- Jared Canright, Physics, UW Seattle
- Suzanne White Brahmia, Physics, UW Seattle
Abstract:The Novel Observations in Mixed Reality (NOMR) project in the UW Physics Education Research Group applies modern virtual reality technology to teach experimental physics skills by simulating phenomena that do not exist in our universe. By exploring and characterizing unheard-of and Google-proof physical phenomena, students gain authentic experience developing scientific models. Like practicing scientists, students generate explanations for unknown phenomena, contrasting with typical lab experiences in which there is a “right answer” to be judged against or “confirm.” We postulate that NOMR labs can develop students’ ability to generate hypotheses and develop mathematical models to describe new physical phenomena, fostering expert-like beliefs and habits of mind about experimental physics. By examining students’ lab reports through the lens of the Investigative Science Learning Environment (ISLE) rubrics, we assess NOMR labs’ impact on students’ experiment design and model generation skills. Likewise, the Colorado Learning Attitudes About Science Survey for Experimental Physics (E-CLASS) administered at the beginning and end of the course tracks students’ shifts in beliefs and habits of mind about experimental physics.
In this work, we discuss findings from the administration of NOMR labs in a sophomore-level experimental physics course of ~120 students at UW in Fall 2020. Emergent insights from our hybrid approach to running VR labs suggest that targeted VR experiences can enable unique improvements to synchronous group collaboration activities in remote learning. Our analysis of students’ development of experimental physics skills can inform the design and administration of further VR labs for physics and adjacent scientific disciplines that create opportunities for authentic practice of scientific model development at the early undergraduate level.
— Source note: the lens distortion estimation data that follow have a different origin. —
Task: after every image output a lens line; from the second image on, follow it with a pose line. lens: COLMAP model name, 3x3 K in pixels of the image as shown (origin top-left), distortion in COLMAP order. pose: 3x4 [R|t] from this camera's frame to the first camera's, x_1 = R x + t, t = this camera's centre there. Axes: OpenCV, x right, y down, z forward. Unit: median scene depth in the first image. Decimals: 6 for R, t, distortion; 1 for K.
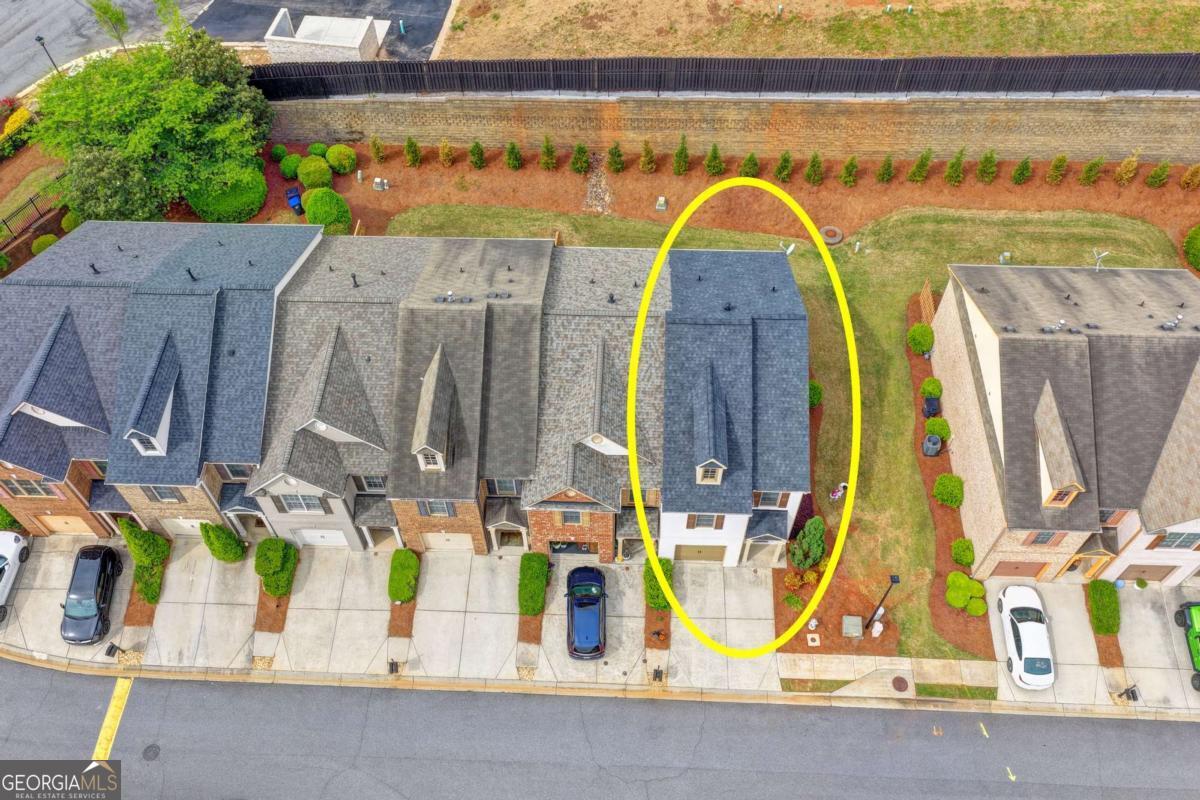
lens RADIAL K [[993.8, 0, 607.6], [0, 993.8, 402.8], [0, 0, 1]] dist [-0.013826, 0.038154]
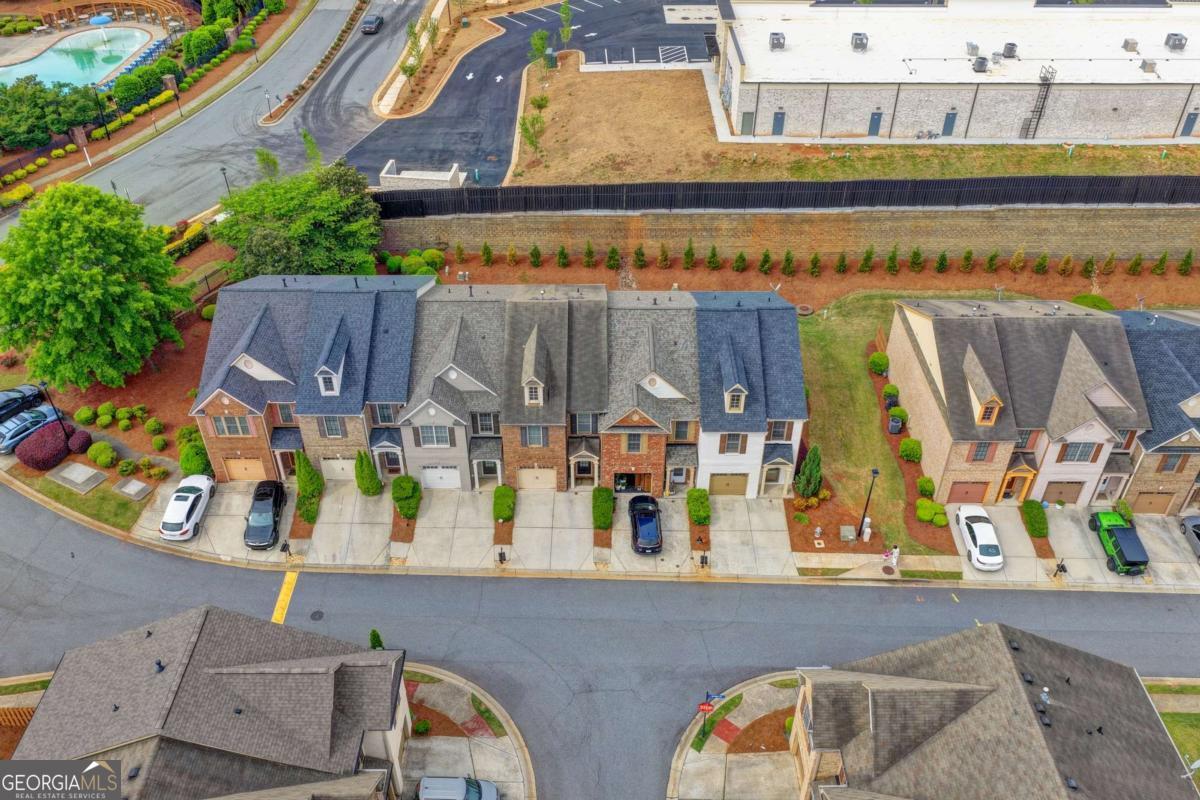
lens RADIAL K [[993.8, 0, 606.1], [0, 993.8, 404.7], [0, 0, 1]] dist [-0.013826, 0.038154]
pose [[0.999242, -0.015418, 0.035737, -0.116866], [0.024861, 0.959309, -0.281262, 0.424261], [-0.029947, 0.281937, 0.958965, -0.295670]]
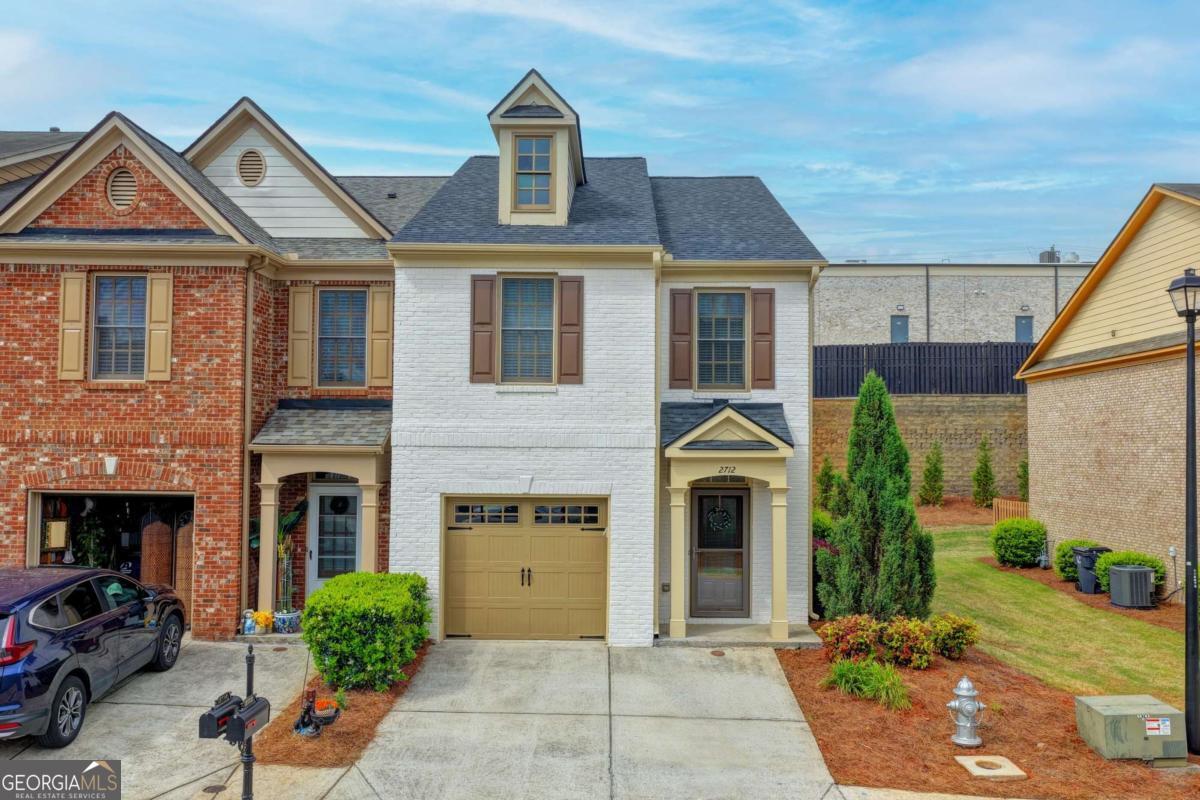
lens RADIAL K [[993.8, 0, 601.7], [0, 993.8, 400.4], [0, 0, 1]] dist [-0.013826, 0.038154]
pose [[0.999845, 0.008662, 0.015302, 0.112963], [0.008231, 0.538435, -0.842627, 0.386508], [-0.015538, 0.842623, 0.538280, 0.806588]]
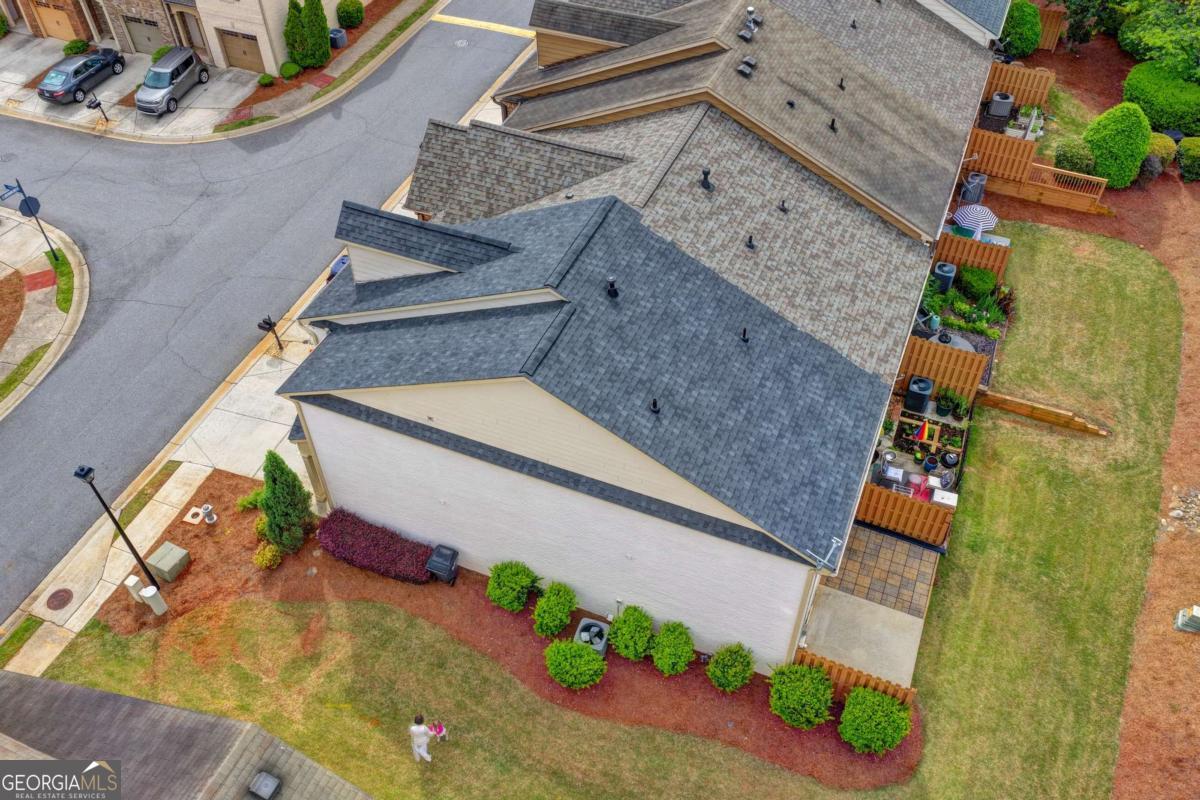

Comparison of E-CLASS data taken in Fall 2020 and in the Fall 2019 in-person, non-VR administration of the same course suggests that VR labs can provide a pedagogically comparable equivalent to an in-person lab experience.
In this work, we discuss the administration of NOMR labs in a sophomore-level experimental physics course of ~120 students at UW in Fall 2020, emergent insights from a hybrid approach to running VR labs, and our measurements of students' shift in experimental physics thinking over the course. Insights from our findings will inform the design and future use of VR labs in remote contexts and other educational application areas.